▶ Exercise goal
Look through the entries below and show every line containing the word "between".

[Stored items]
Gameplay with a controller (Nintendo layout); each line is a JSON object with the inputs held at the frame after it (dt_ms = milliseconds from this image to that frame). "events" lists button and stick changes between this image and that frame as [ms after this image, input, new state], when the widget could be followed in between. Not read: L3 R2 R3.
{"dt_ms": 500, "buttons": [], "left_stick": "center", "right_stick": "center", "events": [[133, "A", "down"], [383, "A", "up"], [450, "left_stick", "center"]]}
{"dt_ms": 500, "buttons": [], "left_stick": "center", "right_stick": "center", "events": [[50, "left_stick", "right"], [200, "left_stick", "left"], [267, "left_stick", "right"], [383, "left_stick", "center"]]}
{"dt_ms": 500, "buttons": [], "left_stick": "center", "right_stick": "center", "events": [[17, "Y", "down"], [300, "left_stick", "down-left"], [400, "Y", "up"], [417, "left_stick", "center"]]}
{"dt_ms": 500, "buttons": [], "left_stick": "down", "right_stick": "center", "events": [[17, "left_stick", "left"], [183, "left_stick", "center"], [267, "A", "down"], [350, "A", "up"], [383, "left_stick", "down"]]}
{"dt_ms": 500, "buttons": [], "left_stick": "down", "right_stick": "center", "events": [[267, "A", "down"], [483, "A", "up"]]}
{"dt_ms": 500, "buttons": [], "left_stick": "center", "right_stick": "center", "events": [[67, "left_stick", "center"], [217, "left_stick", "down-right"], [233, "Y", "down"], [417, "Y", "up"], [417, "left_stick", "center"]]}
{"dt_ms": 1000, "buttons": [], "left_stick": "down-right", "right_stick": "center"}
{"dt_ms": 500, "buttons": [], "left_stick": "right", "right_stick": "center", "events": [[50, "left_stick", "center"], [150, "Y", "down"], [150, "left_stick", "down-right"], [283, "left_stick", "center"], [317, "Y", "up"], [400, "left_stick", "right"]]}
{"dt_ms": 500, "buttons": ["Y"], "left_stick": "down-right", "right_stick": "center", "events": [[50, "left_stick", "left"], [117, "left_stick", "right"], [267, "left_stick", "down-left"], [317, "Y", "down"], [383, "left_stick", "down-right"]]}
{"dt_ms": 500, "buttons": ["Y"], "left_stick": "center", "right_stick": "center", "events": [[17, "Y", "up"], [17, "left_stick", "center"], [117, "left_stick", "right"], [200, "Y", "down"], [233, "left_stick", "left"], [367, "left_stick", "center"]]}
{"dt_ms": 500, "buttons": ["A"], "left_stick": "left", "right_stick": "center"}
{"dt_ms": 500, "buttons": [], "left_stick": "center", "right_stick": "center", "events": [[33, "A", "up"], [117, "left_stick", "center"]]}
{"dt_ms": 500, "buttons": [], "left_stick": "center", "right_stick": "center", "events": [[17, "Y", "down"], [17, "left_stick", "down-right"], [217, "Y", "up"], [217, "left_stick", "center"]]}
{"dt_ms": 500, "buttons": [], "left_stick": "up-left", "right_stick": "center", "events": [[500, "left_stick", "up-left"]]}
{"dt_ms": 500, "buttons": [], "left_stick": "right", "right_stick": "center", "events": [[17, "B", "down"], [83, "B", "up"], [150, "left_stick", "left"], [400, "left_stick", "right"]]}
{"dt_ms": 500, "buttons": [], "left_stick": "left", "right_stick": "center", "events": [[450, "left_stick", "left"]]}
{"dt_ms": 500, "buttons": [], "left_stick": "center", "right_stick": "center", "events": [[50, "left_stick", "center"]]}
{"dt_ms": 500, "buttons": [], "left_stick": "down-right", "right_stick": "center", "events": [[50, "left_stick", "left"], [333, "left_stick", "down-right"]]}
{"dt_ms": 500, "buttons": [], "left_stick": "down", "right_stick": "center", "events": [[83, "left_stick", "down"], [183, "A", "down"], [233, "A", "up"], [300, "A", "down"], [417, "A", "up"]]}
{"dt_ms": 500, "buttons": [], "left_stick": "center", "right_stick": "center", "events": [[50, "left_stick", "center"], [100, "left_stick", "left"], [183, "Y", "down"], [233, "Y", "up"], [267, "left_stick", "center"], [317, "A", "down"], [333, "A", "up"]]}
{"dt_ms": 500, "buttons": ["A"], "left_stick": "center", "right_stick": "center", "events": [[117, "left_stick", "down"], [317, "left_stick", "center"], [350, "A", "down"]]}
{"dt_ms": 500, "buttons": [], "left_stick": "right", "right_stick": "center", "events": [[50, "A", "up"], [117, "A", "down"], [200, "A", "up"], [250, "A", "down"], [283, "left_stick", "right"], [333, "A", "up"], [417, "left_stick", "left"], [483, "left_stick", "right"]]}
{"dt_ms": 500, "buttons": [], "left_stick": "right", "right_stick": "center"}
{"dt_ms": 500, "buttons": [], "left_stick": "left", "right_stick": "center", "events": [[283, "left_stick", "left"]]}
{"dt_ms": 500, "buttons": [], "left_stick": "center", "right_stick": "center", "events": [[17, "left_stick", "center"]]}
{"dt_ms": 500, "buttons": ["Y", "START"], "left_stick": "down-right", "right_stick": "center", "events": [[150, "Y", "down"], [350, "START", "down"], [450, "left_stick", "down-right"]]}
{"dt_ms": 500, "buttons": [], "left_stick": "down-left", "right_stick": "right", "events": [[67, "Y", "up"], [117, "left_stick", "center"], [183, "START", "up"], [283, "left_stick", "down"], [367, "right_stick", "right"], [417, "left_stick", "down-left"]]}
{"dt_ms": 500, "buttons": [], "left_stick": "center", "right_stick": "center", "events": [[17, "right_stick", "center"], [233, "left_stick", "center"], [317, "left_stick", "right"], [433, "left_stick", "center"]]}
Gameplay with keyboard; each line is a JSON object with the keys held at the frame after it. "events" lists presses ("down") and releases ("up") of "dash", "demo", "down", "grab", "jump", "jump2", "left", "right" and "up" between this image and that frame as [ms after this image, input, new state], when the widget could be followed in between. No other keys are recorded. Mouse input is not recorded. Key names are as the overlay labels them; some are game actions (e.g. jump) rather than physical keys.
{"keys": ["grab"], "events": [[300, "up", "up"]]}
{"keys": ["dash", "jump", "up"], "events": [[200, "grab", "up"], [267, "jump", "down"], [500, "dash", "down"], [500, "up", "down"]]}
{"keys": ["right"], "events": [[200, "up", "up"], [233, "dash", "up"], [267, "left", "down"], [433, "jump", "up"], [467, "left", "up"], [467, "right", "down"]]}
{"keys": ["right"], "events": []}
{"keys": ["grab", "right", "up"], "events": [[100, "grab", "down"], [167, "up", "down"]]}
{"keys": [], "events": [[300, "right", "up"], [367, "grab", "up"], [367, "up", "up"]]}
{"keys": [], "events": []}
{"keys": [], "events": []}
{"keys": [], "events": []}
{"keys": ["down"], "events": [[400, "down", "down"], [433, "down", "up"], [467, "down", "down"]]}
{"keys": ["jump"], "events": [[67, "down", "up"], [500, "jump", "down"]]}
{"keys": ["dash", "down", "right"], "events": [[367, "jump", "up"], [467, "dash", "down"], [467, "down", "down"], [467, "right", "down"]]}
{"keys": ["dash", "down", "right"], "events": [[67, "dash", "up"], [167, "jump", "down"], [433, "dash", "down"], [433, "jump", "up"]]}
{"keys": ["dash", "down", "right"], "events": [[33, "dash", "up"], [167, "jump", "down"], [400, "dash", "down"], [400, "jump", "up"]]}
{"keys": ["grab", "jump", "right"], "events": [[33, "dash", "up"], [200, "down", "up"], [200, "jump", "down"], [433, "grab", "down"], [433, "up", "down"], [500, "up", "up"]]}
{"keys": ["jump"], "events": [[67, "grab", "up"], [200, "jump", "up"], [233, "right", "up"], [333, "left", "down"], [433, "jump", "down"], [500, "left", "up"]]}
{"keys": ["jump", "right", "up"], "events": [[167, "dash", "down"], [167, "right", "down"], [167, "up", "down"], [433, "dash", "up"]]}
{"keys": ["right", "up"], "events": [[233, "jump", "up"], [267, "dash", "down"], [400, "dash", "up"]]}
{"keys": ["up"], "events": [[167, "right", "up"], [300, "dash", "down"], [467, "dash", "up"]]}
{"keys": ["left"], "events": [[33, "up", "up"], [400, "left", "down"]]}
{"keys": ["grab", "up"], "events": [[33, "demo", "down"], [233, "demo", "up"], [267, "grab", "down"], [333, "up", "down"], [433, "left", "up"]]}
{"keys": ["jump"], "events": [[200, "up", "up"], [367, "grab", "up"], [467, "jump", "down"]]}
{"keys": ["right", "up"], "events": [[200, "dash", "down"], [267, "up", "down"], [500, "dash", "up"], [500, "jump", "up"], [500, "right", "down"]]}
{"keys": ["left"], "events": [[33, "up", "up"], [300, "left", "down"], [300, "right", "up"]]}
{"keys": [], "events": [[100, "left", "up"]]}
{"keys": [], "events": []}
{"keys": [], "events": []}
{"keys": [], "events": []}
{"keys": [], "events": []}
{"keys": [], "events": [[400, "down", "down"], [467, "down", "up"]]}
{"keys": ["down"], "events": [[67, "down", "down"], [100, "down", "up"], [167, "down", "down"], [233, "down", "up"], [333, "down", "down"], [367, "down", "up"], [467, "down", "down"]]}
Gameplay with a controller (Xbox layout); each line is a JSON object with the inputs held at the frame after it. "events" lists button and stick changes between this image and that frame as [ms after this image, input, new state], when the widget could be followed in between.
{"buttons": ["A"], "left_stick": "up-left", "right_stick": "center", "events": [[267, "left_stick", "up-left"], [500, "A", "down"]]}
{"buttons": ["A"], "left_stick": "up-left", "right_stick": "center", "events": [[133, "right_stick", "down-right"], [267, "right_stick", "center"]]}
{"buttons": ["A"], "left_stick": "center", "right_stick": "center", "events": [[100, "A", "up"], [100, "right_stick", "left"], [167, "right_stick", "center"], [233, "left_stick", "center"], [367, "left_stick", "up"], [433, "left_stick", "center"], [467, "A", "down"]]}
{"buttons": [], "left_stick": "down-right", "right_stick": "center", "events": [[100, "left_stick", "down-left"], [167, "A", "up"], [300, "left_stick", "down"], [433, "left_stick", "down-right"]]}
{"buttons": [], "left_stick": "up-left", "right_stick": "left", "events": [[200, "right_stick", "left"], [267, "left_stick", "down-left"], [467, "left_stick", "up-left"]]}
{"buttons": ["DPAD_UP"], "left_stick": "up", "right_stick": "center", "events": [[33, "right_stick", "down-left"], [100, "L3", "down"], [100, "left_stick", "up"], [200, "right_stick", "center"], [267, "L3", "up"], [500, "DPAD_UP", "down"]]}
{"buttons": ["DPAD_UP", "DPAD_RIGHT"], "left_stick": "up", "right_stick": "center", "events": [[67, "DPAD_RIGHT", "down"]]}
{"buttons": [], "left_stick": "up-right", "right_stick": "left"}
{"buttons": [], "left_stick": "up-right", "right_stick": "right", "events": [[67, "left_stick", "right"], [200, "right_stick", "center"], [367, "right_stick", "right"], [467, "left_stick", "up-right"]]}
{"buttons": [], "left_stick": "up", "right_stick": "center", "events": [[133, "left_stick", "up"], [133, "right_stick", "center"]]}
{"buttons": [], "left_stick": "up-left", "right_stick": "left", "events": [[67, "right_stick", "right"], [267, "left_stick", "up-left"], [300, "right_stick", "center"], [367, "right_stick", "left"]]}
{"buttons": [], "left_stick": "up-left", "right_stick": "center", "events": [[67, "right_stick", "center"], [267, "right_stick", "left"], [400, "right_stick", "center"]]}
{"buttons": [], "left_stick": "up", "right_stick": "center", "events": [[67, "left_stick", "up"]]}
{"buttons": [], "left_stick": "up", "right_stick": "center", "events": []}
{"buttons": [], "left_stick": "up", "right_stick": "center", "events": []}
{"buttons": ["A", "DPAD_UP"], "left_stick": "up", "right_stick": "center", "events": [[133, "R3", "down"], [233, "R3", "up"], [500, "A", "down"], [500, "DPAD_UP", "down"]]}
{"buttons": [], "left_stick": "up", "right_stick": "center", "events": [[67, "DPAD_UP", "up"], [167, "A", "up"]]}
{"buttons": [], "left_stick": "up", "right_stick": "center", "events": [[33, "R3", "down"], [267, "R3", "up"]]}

▶ Task output
Gameplay with a controller (Nintendo layout); each line is a JSON object with the inputs held at the frame after it (dt_ms = milliseconds from this image to that frame). "events" lists button and stick changes between this image and that frame as [ms after this image, input, new state], when the widget could be followed in between. Not read: L3 R2 R3.
Gameplay with keyboard; each line is a JSON object with the keys held at the frame after it. "events" lists presses ("down") and releases ("up") of "dash", "demo", "down", "grab", "jump", "jump2", "left", "right" and "up" between this image and that frame as [ms after this image, input, new state], when the widget could be followed in between. No other keys are recorded. Mouse input is not recorded. Key names are as the overlay labels them; some are game actions (e.g. jump) rather than physical keys.
Gameplay with a controller (Xbox layout); each line is a JSON object with the inputs held at the frame after it. "events" lists button and stick changes between this image and that frame as [ms after this image, input, new state], when the widget could be followed in between.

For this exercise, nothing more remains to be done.